Some say the south of the island is where you can experience more of the surf culture. As mentioned before, there is Freights Bay, but there is also Brandons known as Drill Hall. This surf spot is popular for many local and international surfers as the Barbados Surf Pro was initially held here.

This break is perfect for surfers of all levels and the beach itself is a good picnic spot. Brandon’s is also a few minutes away from the island’s capital, Bridgetown, which is a UNESCO World Heritage Site.   


Situated in the northwest corner of the island, Maycocks stands as a secluded gem for surfers, offering breathtaking vistas and reliably lengthy right-hand waves.
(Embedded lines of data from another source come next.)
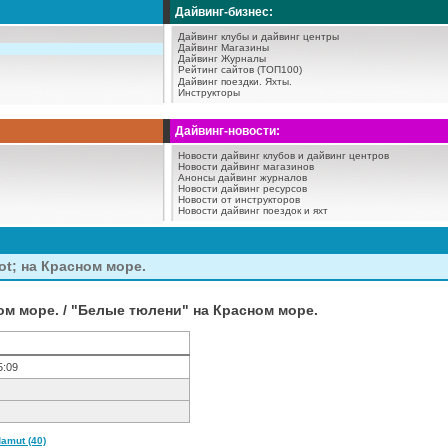
Дайвинг-бизнес:
Дайвинг клубы и дайвинг центры
Дайвинг Магазины
Дайвинг Журналы
Рейтинг сайтов (ТОП100)
Дайвинг поездки.
Яхты.
Инструкторы
Дайвинг-новости:
Новости дайвинг клубов и дайвинг центров
Новости дайвинг магазинов
Анонсы дайвинг журналов
Новости дайвинг ресурсов
Новости от инструкторов
Новости дайвинг поездок и яхт
t; на Красном море.
м море. / "Белые тюлени" на Красном море.
5:09
amut (40)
This hidden treasure of Barbados remains relatively unknown to most visitors, adding to its allure.

Maycocks presents a challenging surfing experience, making it ideal for advanced surfers rather than beginners or those with intermediate skills. Despite its somewhat elusive nature, both locals and tourists will find the journey to this surfing paradise well worth the adventure.

North Point

Tucked away behind the abandoned North Point Surf Resort is a hidden gem for all thrill seekers, North Point. It is described as a fun break but suited for the more advanced surfers.

However, on your journey to north point, you can make a stop at the island lone accessible sea cave, Animal Flower Cave. This amazing cave opens directly into the Atlantic Ocean and its name comes from the sea anemones found in the pools of the cave.

The area surrounding the cave is also the most enthralling point of the legendary Round Barbados Race; where even windsurfers set out to battle the gusty winds and waves of the north coast.

Surfing Community

Barbados is indeed a surfer’s paradise with world-class waves, but beyond the breaks surfing on the island is about community and making lasting memories. The island has a vibrant surf culture, so no matter what level of surfer you are, you will find your wave in Barbados.